(What is required):
From the items below, give the lines starting with the line that contains "genus: Lomatium" and going on through the line that contains "scientific name: Colius colius" as a JSON list of strings, one string per line. Leave out any blank lines.

(Data lines):
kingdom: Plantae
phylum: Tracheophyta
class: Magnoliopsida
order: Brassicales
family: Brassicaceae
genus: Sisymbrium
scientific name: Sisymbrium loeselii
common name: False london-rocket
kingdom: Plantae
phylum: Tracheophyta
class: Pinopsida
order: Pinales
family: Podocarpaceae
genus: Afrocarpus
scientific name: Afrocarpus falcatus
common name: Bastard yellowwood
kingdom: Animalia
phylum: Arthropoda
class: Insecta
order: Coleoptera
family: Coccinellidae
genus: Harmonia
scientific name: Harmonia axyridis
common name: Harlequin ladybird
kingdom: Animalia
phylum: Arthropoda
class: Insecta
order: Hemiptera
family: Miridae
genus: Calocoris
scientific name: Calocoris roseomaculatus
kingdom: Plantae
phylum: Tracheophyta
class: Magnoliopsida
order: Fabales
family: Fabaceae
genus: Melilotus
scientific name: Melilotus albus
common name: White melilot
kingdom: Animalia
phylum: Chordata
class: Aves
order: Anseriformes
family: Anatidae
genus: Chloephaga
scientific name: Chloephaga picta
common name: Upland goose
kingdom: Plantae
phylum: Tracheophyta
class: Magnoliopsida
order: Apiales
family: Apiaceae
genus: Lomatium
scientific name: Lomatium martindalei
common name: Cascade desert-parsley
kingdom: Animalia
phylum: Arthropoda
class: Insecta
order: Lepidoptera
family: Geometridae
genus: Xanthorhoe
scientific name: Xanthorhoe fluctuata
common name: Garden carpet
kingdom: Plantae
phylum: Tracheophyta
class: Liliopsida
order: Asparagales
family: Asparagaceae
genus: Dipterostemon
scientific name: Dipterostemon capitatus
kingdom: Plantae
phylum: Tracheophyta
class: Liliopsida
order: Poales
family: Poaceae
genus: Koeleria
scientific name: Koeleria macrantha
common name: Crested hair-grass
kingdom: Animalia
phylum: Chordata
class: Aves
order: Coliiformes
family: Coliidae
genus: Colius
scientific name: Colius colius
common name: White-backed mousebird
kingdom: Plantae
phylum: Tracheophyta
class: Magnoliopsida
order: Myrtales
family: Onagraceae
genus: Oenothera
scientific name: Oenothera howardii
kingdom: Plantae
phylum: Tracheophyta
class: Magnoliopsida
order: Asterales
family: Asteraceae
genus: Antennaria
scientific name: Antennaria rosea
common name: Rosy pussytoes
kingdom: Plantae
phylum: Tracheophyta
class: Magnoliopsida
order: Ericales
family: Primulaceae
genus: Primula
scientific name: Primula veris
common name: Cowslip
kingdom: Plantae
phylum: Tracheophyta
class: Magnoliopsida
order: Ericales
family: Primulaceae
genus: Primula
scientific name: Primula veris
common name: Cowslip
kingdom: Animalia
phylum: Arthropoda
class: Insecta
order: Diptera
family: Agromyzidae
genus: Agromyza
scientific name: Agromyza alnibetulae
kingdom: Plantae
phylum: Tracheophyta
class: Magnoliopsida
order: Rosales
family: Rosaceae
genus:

(Answer for the task):
[
  "genus: Lomatium",
  "scientific name: Lomatium martindalei",
  "common name: Cascade desert-parsley",
  "kingdom: Animalia",
  "phylum: Arthropoda",
  "class: Insecta",
  "order: Lepidoptera",
  "family: Geometridae",
  "genus: Xanthorhoe",
  "scientific name: Xanthorhoe fluctuata",
  "common name: Garden carpet",
  "kingdom: Plantae",
  "phylum: Tracheophyta",
  "class: Liliopsida",
  "order: Asparagales",
  "family: Asparagaceae",
  "genus: Dipterostemon",
  "scientific name: Dipterostemon capitatus",
  "kingdom: Plantae",
  "phylum: Tracheophyta",
  "class: Liliopsida",
  "order: Poales",
  "family: Poaceae",
  "genus: Koeleria",
  "scientific name: Koeleria macrantha",
  "common name: Crested hair-grass",
  "kingdom: Animalia",
  "phylum: Chordata",
  "class: Aves",
  "order: Coliiformes",
  "family: Coliidae",
  "genus: Colius",
  "scientific name: Colius colius"
]